◆ What is required:
Starting at the line holding "Figure 5. Up-conversion" and finishing at the line holding "Figure 8. Drag", transcribe the material exactly, keeping both ends but no pictures.

BEGIN Extracted records

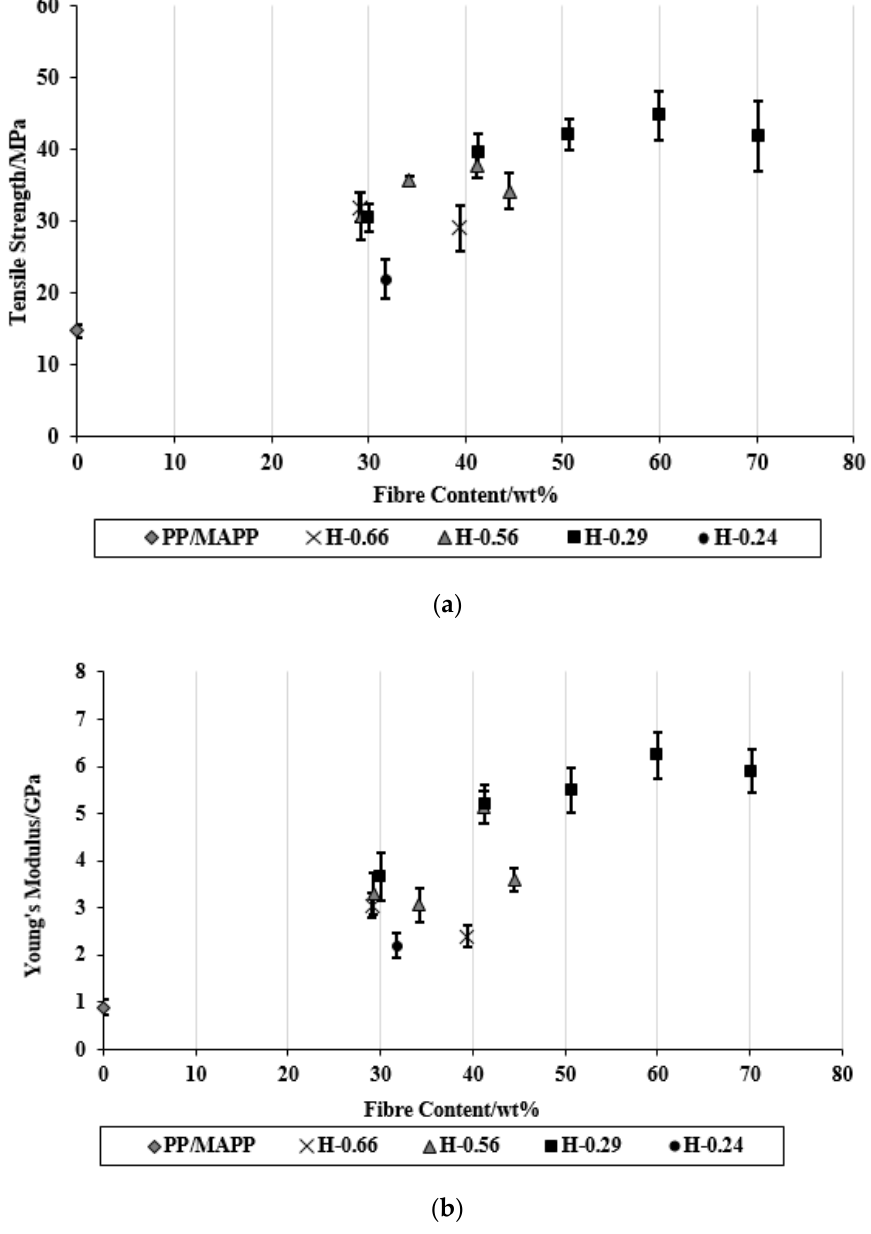
Figure 5. ( a ) Tensile strength and ( b ) Young’s modulus of composites as a function of fibre con- tent.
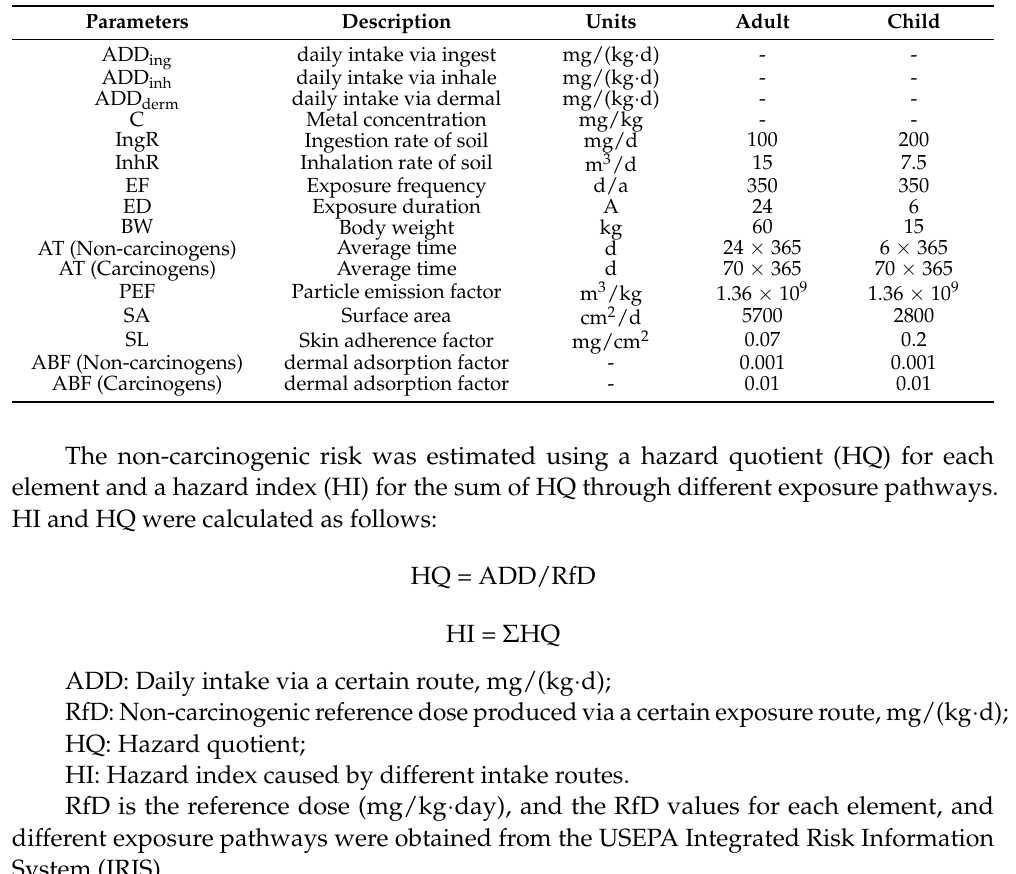
Table 2. Parameter model of soil health risk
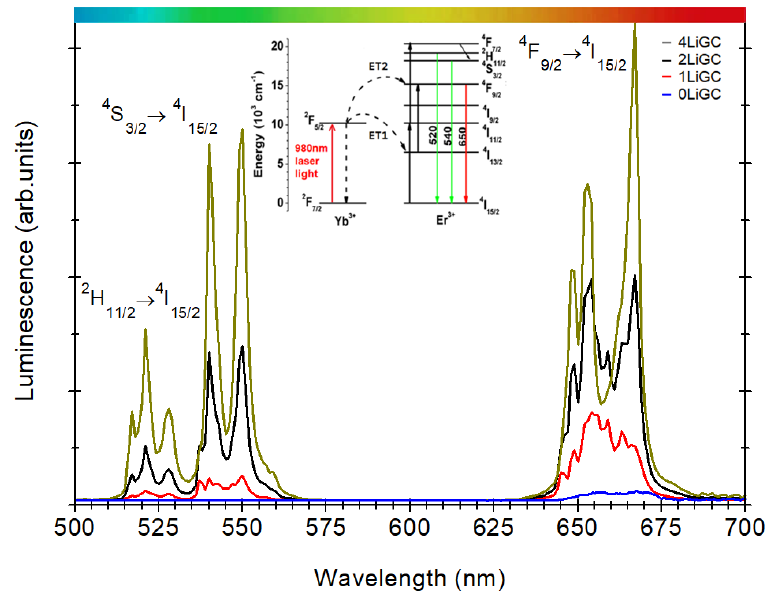
Figure 5. Up-conversion luminescence spectra recorded on Yb 3+ /Er 3+ -doped SiO 2 -GdF 3 /LiGdF 4 nano- glass ceramic with different Li-ions doping levels under 980 nm laser light pumping. The energy levels diagram of the Yb 3+ and Er 3+ ions and the main processes are shown in the inset.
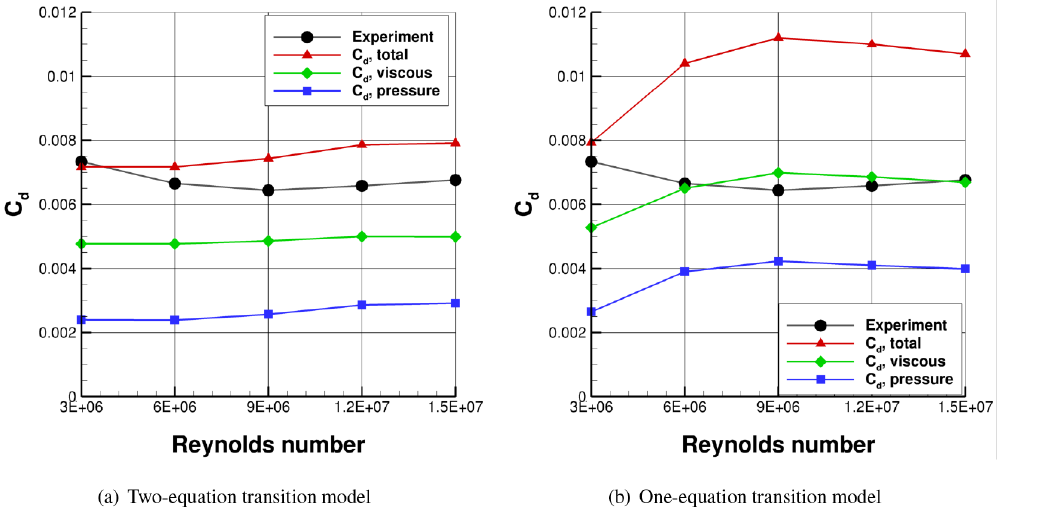
Figure 8. Drag coefficient breakdown for DU00-W-212 airfoil and comparison with the experiment at 4 ◦ angle of attack and various Reynolds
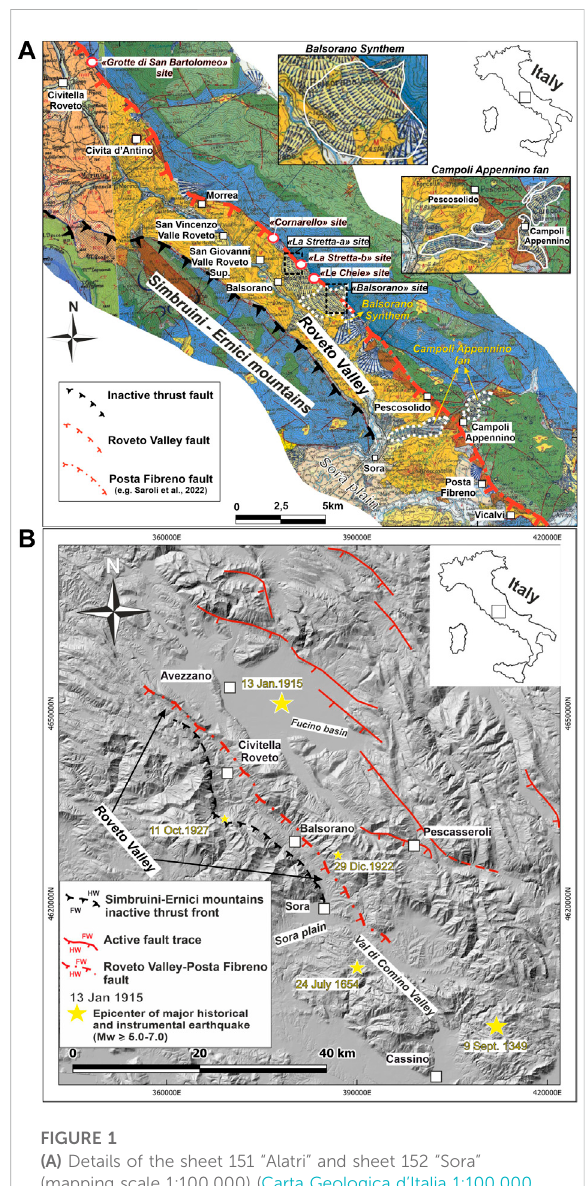
FIGURE 1 (A) Details of the sheet 151 “ Alatri ” and sheet 152 “ Sora ” (mapping scale 1:100.000) (Carta Geologica d ’ Italia 1:100.000, 1941a, Carta Geologica d ’ Italia 1:100.000, 1941b) of the geological mapofItalyofthesouthernAbruzzoandLazioregionswhere the study area is located and details of the Campoli Appennino fan and the Balsorano Synthem (insets). (B) Digital terrain model (shaded relief) of the sector of the Central Apennines between the southern Abruzzo and the south-eastern Lazio regions; trace of the Roveto Valley – Posta Fibreno Fault, red dash-dotted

END Extracted records

◆ Exercise answer:
Figure 5. Up-conversion luminescence spectra recorded on Yb 3+ /Er 3+ -doped SiO 2 -GdF 3 /LiGdF 4 nano- glass ceramic with different Li-ions doping levels under 980 nm laser light pumping. The energy levels diagram of the Yb 3+ and Er 3+ ions and the main processes are shown in the inset.
Figure 8. Drag coefficient breakdown for DU00-W-212 airfoil and comparison with the experiment at 4 ◦ angle of attack and various Reynolds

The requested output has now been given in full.